**Required work**
Please print the entries below exactly, from the line with "0: (246, 328, 4.16)" through the line with "20: (66, 258, 18.11)", including both of those lines and leaving out all others.

**Input records**
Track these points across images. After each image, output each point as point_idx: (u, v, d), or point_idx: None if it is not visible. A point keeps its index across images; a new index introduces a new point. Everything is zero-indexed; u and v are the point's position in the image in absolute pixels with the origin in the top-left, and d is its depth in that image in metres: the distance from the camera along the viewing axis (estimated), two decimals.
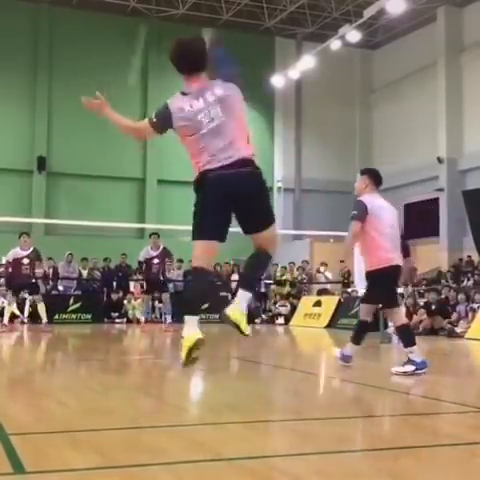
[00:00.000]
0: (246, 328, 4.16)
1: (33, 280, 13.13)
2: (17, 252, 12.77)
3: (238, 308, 4.15)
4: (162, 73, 24.45)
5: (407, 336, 6.19)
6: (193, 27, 24.22)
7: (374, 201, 6.10)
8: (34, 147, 22.93)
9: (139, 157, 24.17)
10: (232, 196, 4.11)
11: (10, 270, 12.91)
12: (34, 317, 16.48)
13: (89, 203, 22.53)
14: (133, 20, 23.90)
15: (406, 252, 6.35)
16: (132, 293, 17.93)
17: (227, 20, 24.19)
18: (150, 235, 14.49)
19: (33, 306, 13.75)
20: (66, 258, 18.11)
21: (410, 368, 5.97)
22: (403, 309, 6.28)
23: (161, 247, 13.96)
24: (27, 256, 12.73)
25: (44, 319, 12.99)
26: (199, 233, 4.19)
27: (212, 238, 4.17)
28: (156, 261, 13.82)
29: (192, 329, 4.09)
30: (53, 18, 23.39)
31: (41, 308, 13.09)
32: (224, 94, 4.27)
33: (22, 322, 16.32)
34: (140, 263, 14.30)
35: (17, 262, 12.69)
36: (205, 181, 4.18)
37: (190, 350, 4.07)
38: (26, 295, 14.21)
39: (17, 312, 16.45)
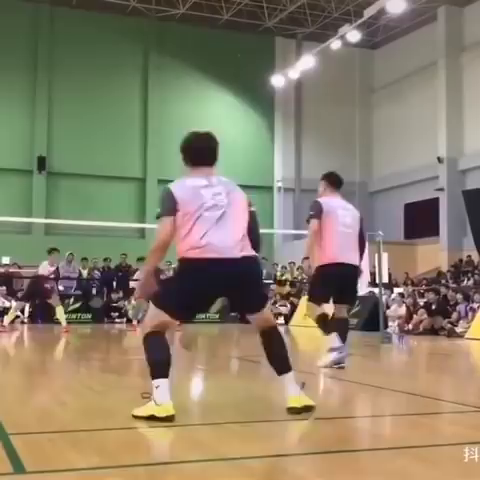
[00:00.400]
0: (309, 400, 3.97)
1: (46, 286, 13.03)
2: (46, 267, 12.77)
3: (301, 394, 3.97)
4: (162, 73, 24.48)
5: (324, 326, 6.39)
6: (193, 27, 24.24)
7: (330, 201, 6.32)
8: (34, 147, 22.94)
9: (139, 157, 24.18)
10: None
11: (31, 281, 13.05)
12: (33, 317, 16.51)
13: (89, 203, 22.52)
14: (133, 20, 23.90)
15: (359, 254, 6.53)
16: (132, 293, 17.93)
17: (227, 20, 24.19)
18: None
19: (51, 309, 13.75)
20: (66, 258, 18.08)
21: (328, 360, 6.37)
22: (327, 307, 6.41)
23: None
24: (52, 272, 12.79)
25: (63, 323, 12.95)
26: None
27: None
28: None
29: (166, 397, 3.83)
30: (53, 18, 23.39)
31: (59, 312, 13.03)
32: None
33: (22, 322, 16.32)
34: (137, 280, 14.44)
35: (43, 277, 12.71)
36: None
37: (152, 417, 3.72)
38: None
39: (18, 312, 16.45)
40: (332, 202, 6.35)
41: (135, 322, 14.59)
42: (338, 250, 6.20)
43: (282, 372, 4.09)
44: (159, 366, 4.00)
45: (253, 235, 4.13)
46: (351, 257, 6.30)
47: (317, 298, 6.44)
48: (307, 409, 3.88)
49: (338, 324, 6.45)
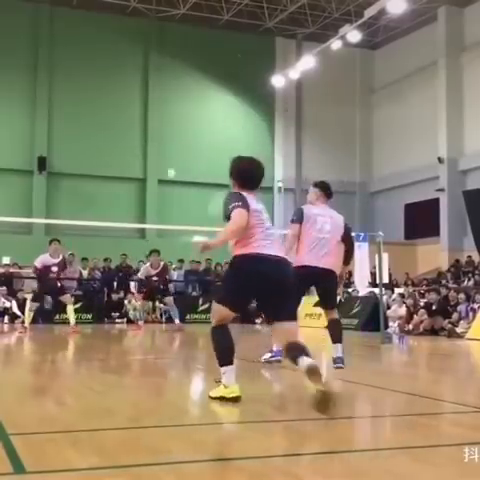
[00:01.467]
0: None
1: (59, 284, 12.71)
2: (46, 259, 12.23)
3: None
4: (163, 73, 24.47)
5: None
6: (194, 27, 24.24)
7: (312, 209, 6.63)
8: (34, 147, 22.93)
9: (140, 157, 24.18)
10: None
11: (36, 276, 12.51)
12: (35, 318, 16.51)
13: (89, 203, 22.52)
14: (134, 20, 23.90)
15: (345, 259, 6.81)
16: (132, 293, 17.93)
17: (227, 20, 24.19)
18: (150, 252, 14.12)
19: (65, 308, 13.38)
20: (67, 258, 18.09)
21: (267, 355, 6.93)
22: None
23: (161, 265, 13.83)
24: (57, 264, 12.24)
25: (72, 321, 12.80)
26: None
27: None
28: (155, 278, 13.77)
29: (232, 380, 4.56)
30: (53, 18, 23.38)
31: (70, 310, 12.79)
32: None
33: (22, 322, 16.31)
34: (141, 280, 14.38)
35: (47, 269, 12.17)
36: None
37: (223, 398, 4.45)
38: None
39: (18, 313, 16.46)
40: (314, 210, 6.65)
41: (141, 323, 14.53)
42: (308, 255, 6.43)
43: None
44: (225, 354, 4.65)
45: None
46: (327, 261, 6.49)
47: None
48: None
49: (328, 326, 6.67)
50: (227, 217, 4.52)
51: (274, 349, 6.86)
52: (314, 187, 6.85)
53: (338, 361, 6.50)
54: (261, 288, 4.45)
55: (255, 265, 4.44)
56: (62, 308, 13.65)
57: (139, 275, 14.55)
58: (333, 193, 6.90)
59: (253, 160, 4.86)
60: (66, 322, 14.17)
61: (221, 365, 4.57)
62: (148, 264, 13.96)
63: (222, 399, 4.39)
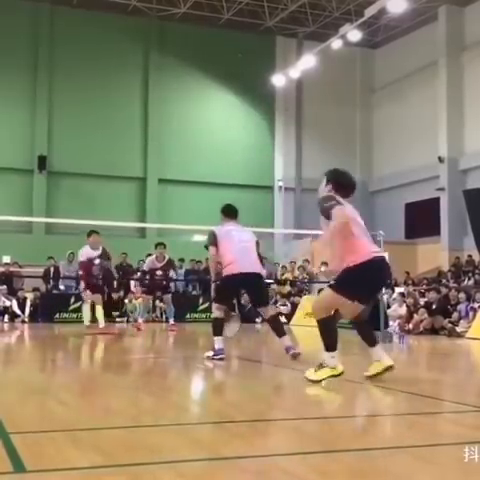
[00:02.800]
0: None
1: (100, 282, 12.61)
2: (88, 251, 11.96)
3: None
4: (163, 72, 24.47)
5: (214, 328, 7.38)
6: (194, 26, 24.24)
7: (222, 228, 7.49)
8: (35, 146, 22.93)
9: (140, 156, 24.18)
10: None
11: (81, 272, 12.22)
12: (34, 316, 16.52)
13: (90, 202, 22.52)
14: (134, 19, 23.90)
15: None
16: (133, 293, 17.92)
17: (228, 19, 24.19)
18: (156, 245, 13.93)
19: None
20: (67, 257, 18.10)
21: (210, 353, 7.30)
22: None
23: (166, 258, 13.68)
24: (98, 256, 12.04)
25: (101, 322, 12.46)
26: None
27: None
28: (160, 272, 13.65)
29: (336, 362, 5.37)
30: (53, 17, 23.37)
31: (99, 311, 12.49)
32: None
33: (23, 321, 16.33)
34: (145, 272, 14.24)
35: (90, 262, 11.92)
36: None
37: (331, 376, 5.30)
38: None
39: (18, 312, 16.47)
40: (223, 228, 7.50)
41: (141, 320, 14.49)
42: (237, 263, 7.22)
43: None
44: (333, 342, 5.38)
45: None
46: (251, 265, 7.33)
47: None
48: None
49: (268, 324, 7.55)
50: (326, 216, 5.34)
51: (216, 347, 7.21)
52: (220, 212, 7.80)
53: (290, 349, 7.20)
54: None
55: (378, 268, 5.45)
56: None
57: (144, 267, 14.43)
58: (237, 212, 7.73)
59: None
60: (66, 321, 14.21)
61: (328, 350, 5.33)
62: (154, 256, 13.83)
63: (329, 377, 5.22)
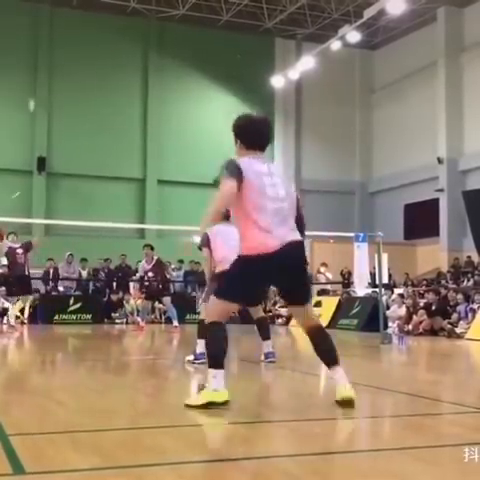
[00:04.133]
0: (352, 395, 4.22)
1: (26, 272, 13.42)
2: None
3: (349, 386, 4.23)
4: (162, 73, 24.47)
5: (201, 330, 6.70)
6: (193, 28, 24.24)
7: (213, 229, 7.07)
8: (34, 147, 22.93)
9: (139, 157, 24.18)
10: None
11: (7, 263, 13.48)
12: (33, 317, 16.50)
13: (89, 203, 22.51)
14: (133, 20, 23.91)
15: None
16: (130, 294, 17.95)
17: (227, 21, 24.20)
18: (143, 247, 14.10)
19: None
20: (66, 258, 18.10)
21: (191, 357, 7.03)
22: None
23: (154, 259, 13.70)
24: (20, 246, 13.19)
25: (12, 319, 13.43)
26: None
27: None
28: (151, 274, 13.69)
29: (221, 384, 4.16)
30: (53, 18, 23.38)
31: (16, 307, 13.85)
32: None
33: (22, 323, 16.30)
34: (141, 277, 14.31)
35: (12, 252, 13.15)
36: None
37: (209, 404, 4.10)
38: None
39: (18, 313, 16.44)
40: (216, 229, 7.13)
41: (142, 323, 14.46)
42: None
43: (334, 364, 4.30)
44: (213, 358, 4.27)
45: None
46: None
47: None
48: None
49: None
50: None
51: (197, 352, 6.93)
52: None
53: (270, 356, 7.08)
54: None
55: None
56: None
57: (138, 273, 14.53)
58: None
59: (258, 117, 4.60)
60: (65, 322, 14.23)
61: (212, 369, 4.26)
62: (144, 260, 13.92)
63: (209, 405, 4.10)
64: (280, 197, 4.34)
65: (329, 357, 4.39)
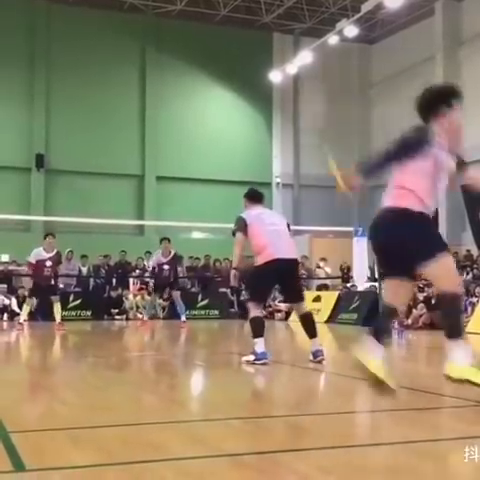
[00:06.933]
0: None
1: (52, 282, 12.85)
2: (40, 253, 12.32)
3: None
4: (160, 69, 24.42)
5: (254, 328, 6.67)
6: (190, 23, 24.19)
7: (250, 212, 7.05)
8: (32, 144, 22.89)
9: (137, 154, 24.14)
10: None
11: (31, 272, 12.55)
12: (33, 315, 16.49)
13: (88, 200, 22.49)
14: (130, 16, 23.85)
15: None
16: (129, 290, 17.96)
17: (224, 16, 24.14)
18: (161, 240, 14.10)
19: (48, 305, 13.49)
20: (66, 255, 18.07)
21: (251, 357, 6.58)
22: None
23: (172, 253, 13.73)
24: (50, 258, 12.33)
25: (58, 319, 12.74)
26: None
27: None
28: (166, 267, 13.67)
29: (465, 359, 3.92)
30: (50, 14, 23.30)
31: (57, 308, 12.80)
32: None
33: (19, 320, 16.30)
34: (153, 268, 14.20)
35: (40, 264, 12.27)
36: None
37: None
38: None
39: (17, 310, 16.44)
40: (252, 212, 7.06)
41: (146, 318, 14.42)
42: (274, 246, 6.70)
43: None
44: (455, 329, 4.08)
45: None
46: (288, 250, 6.82)
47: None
48: None
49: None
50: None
51: (257, 351, 6.54)
52: (243, 197, 7.41)
53: (319, 354, 6.70)
54: None
55: None
56: (49, 305, 13.51)
57: (150, 263, 14.44)
58: (261, 196, 7.38)
59: None
60: (65, 319, 14.23)
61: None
62: (159, 252, 13.86)
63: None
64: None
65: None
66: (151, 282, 16.78)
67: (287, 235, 6.93)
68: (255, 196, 7.33)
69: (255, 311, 6.74)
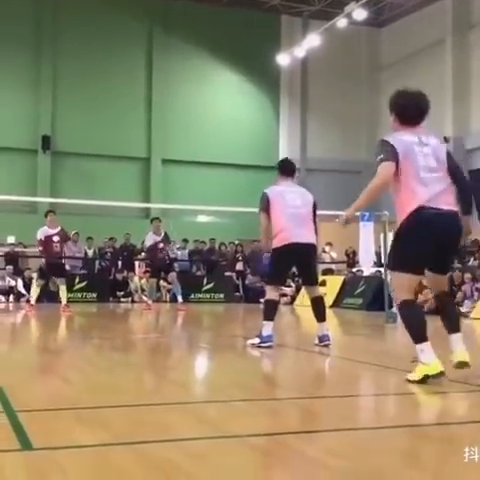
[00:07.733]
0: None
1: (62, 261, 13.04)
2: (46, 231, 12.46)
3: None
4: (167, 51, 24.29)
5: (266, 311, 6.65)
6: (198, 5, 24.01)
7: (275, 189, 6.79)
8: (38, 126, 22.86)
9: (144, 136, 24.09)
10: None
11: (41, 248, 12.54)
12: (40, 297, 16.56)
13: (94, 182, 22.50)
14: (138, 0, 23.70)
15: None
16: (134, 273, 17.99)
17: None
18: (151, 220, 14.40)
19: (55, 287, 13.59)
20: (72, 237, 18.11)
21: (256, 340, 6.54)
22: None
23: (163, 232, 13.93)
24: (57, 234, 12.49)
25: (64, 301, 12.82)
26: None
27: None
28: (161, 245, 13.81)
29: (432, 356, 4.46)
30: None
31: (63, 290, 12.82)
32: None
33: (28, 301, 16.38)
34: (150, 249, 14.21)
35: (48, 240, 12.38)
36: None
37: (427, 377, 4.31)
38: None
39: (23, 291, 16.52)
40: (277, 188, 6.81)
41: (150, 301, 14.45)
42: (290, 231, 6.49)
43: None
44: (415, 334, 4.73)
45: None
46: (305, 235, 6.61)
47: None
48: None
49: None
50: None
51: (263, 334, 6.51)
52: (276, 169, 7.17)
53: (325, 339, 6.64)
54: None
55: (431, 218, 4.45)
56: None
57: (146, 243, 14.52)
58: (294, 170, 7.07)
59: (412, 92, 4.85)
60: (71, 301, 14.25)
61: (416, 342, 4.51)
62: (151, 232, 14.00)
63: (426, 378, 4.30)
64: (433, 168, 4.67)
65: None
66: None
67: (306, 219, 6.67)
68: (285, 168, 6.95)
69: (271, 293, 6.68)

**Your solution**
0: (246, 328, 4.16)
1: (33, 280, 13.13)
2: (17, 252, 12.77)
3: (238, 308, 4.15)
4: (162, 73, 24.45)
5: (407, 336, 6.19)
6: (193, 27, 24.22)
7: (374, 201, 6.10)
8: (34, 147, 22.93)
9: (139, 157, 24.17)
10: (232, 196, 4.11)
11: (10, 270, 12.91)
12: (34, 317, 16.48)
13: (89, 203, 22.53)
14: (133, 20, 23.90)
15: (406, 252, 6.35)
16: (132, 293, 17.93)
17: (227, 20, 24.19)
18: (150, 235, 14.49)
19: (33, 306, 13.75)
20: (66, 258, 18.11)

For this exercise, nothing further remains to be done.